We all lived through the heights of the social media craze when every new product needed a social aspect in order to succeed (success is defined as getting funding). My personal favorite was the backyard grill thermometer that posted the temperatures of what you were cooking to Facebook and Twitter. (Okay, there was a little more to it than that, but not much).
But as an Internet fad, social is starting to cycle down, meaning that another Internet fad needs to take its place. My nomination: blockchain.
You have doubtless heard of blockchain, although the odds are you don’t know exactly what it is or what it does. Most people don’t. My understanding of it is sketchy. But when it comes to the Internet, complexity is a benefit because everyone salutes when they hear about a new service using blockchain, without being able to ask any tough questions about how or why.
A great example of this is a restaurant review site called Munchee. Munchee plans to disrupt sites such as Yelp and Zagat in part by using blockchain technology. Think about that for a while. Or better yet, don’t think about it. You’ll get a headache.
Munchee has a few interesting twists to it. First, it’s meant to be more granular than sites like Yelp, by focusing on the individual dishes a restaurant serves, based on the belief that all dishes served by a particular restaurant are unlikely to be of equal quality. You might doubt the need, but it’s a plausible idea.
Munchee also wants to correct for sample bias in reviews. It’s well understood that people are more likely to post a review when they are dissatisfied. Munchee wants to get around this problem be rewarding all reviews with tokens that can be redeemed at restaurants or even sold to other Munchee participants for cash. If you are getting paid for every review, the reasoning goes, you’re as likely to create a positive review as a negative one. Again, an interesting idea.
To get even more accuracy, Munchee wants all reviews to be peer-reviewed by other Munchee users. Munchee intends to recruit peer reviewers by using (buzzword alert) machine learning to find the other Munchee users best qualified to pass judgment on the review. Still again, the notion of peer review is an interesting one.

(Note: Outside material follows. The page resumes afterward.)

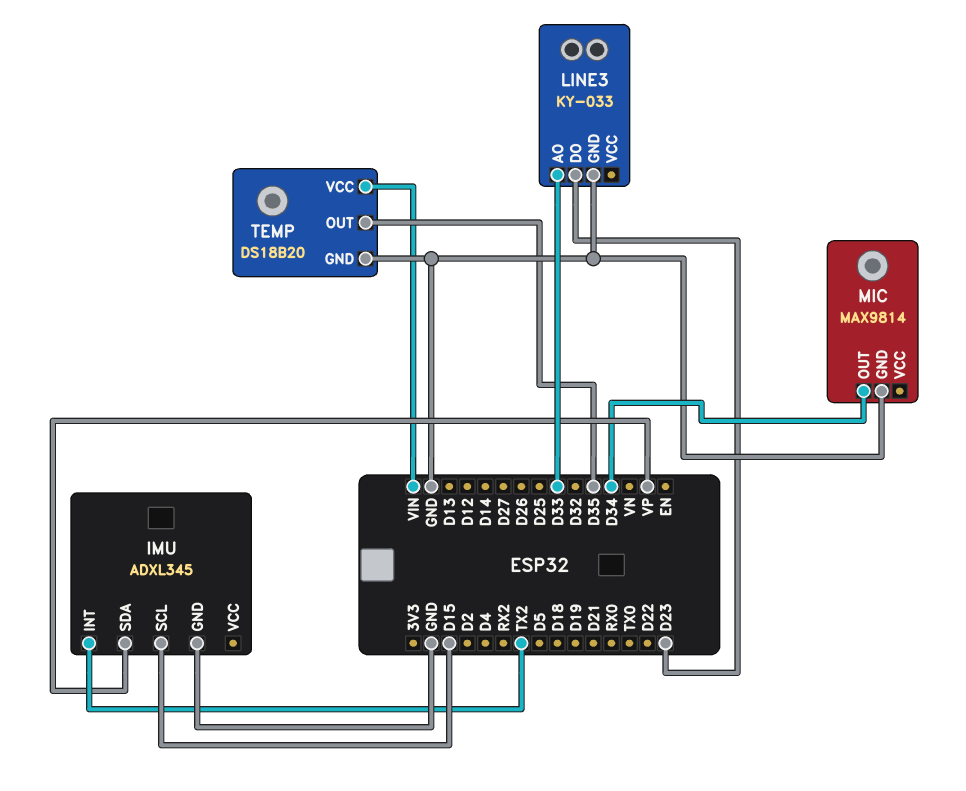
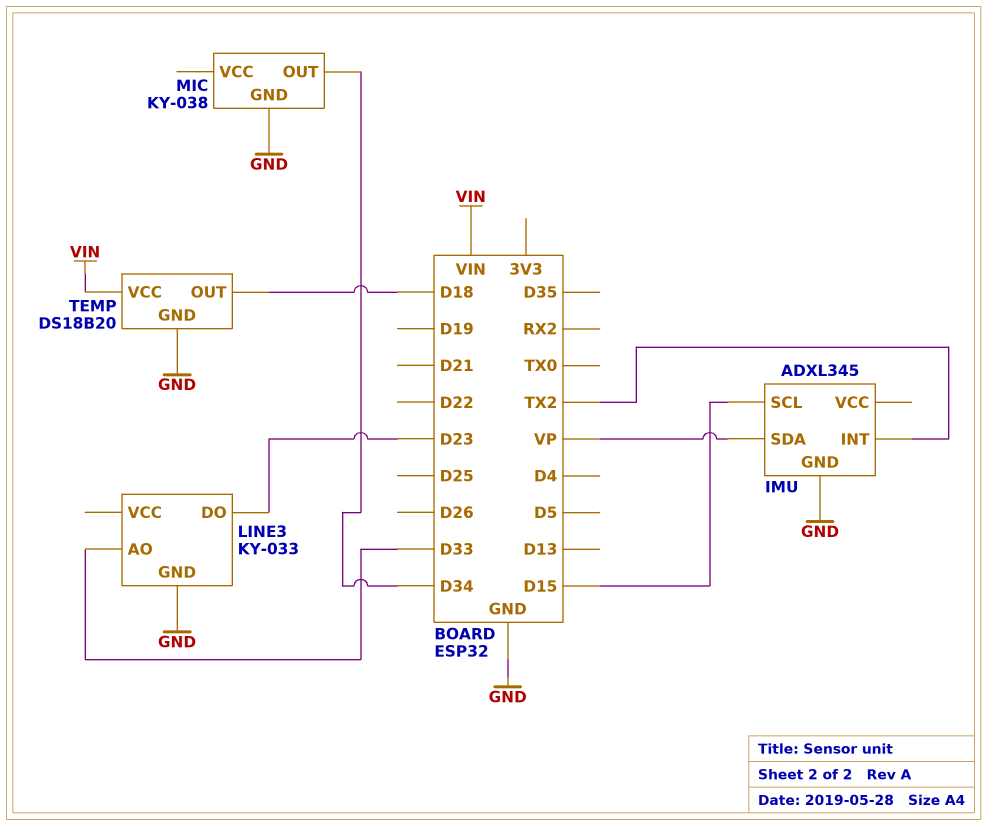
MIC: MAX9814 -> KY-038
TEMP pin OUT: D35 -> D18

So where exactly does blockchain come in? Does it, for example, somehow definitively tie the reviewer to the restaurant, in order to eliminate false reviews? Well, no. Instead, those award tokens that Munchee offers are actually crypto-tokens that are tied to the Ethereum blockchain. That’s it.
Munchee actually has some fresh approaches to review platforms, but it apparently couldn’t resist the temptation to bolt on a tenuous blockchain application to sound even cooler and more cutting-edge. Unfortunately, that works to obscure the more basic ideas it has that are likely to be where the real value is created. We all need to be careful not to fall into the trap of rushing to adopt new technologies just because they get a buzz around them. You’ll only end up confusing your customers … and yourself … about the true ways you offer value.